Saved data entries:
◇ ◇ ◇ ◇ ◇
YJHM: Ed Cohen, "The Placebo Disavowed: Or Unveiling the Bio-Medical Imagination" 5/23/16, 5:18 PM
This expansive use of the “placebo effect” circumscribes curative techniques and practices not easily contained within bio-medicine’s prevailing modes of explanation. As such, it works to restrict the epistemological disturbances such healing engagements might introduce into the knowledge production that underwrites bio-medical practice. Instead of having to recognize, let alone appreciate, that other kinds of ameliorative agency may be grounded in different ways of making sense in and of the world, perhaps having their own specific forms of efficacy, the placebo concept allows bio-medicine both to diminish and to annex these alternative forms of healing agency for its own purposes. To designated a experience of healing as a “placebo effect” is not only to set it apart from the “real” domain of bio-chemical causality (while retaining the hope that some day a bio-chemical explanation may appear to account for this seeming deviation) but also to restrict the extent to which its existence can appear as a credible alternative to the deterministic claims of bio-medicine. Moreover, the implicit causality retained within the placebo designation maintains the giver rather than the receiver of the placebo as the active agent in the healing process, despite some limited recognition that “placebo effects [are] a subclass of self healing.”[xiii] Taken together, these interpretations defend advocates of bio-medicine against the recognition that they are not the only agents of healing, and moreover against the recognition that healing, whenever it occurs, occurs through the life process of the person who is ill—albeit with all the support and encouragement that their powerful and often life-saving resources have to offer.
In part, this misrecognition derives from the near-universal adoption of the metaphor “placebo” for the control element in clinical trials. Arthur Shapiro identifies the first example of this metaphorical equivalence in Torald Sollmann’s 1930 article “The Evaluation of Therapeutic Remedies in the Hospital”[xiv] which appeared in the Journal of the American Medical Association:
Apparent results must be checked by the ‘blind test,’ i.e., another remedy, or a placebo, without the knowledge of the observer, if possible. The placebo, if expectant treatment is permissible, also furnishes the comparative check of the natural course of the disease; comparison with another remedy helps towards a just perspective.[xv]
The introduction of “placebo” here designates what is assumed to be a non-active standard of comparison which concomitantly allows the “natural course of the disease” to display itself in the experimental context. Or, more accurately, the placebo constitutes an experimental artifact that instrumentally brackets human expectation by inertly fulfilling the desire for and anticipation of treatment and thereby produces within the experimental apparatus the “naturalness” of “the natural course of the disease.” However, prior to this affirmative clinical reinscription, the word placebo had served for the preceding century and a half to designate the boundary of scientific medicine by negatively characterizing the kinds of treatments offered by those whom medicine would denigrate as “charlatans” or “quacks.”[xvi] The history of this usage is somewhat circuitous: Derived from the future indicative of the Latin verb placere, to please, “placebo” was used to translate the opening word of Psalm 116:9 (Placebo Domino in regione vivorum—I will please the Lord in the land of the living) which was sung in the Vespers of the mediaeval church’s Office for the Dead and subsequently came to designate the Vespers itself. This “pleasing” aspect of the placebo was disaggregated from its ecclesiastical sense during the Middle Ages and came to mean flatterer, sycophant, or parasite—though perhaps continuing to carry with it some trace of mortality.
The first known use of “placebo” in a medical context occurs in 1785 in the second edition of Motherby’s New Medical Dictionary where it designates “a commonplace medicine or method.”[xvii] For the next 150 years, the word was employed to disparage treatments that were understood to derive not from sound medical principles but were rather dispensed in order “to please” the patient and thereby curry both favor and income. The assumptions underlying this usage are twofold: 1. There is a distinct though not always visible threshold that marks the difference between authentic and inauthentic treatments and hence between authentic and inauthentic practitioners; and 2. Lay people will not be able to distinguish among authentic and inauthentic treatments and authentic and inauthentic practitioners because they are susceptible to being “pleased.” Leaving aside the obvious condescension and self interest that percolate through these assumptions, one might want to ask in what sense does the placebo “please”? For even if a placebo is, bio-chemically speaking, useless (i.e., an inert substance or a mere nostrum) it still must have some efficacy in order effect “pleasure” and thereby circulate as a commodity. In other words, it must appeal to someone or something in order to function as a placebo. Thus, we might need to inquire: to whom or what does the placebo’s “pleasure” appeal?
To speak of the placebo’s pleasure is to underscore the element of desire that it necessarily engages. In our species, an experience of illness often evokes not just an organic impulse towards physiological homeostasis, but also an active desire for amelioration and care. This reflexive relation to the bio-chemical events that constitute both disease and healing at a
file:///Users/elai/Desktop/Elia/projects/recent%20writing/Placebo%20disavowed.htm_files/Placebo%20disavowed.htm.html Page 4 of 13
◇ ◇ ◇ ◇ ◇
=== Work instructions ===
Find "towards" in the data above. Report each line where it appears.

=== Your solution ===
Apparent results must be checked by the ‘blind test,’ i.e., another remedy, or a placebo, without the knowledge of the observer, if possible. The placebo, if expectant treatment is permissible, also furnishes the comparative check of the natural course of the disease; comparison with another remedy helps towards a just perspective.[xv]
To speak of the placebo’s pleasure is to underscore the element of desire that it necessarily engages. In our species, an experience of illness often evokes not just an organic impulse towards physiological homeostasis, but also an active desire for amelioration and care. This reflexive relation to the bio-chemical events that constitute both disease and healing at a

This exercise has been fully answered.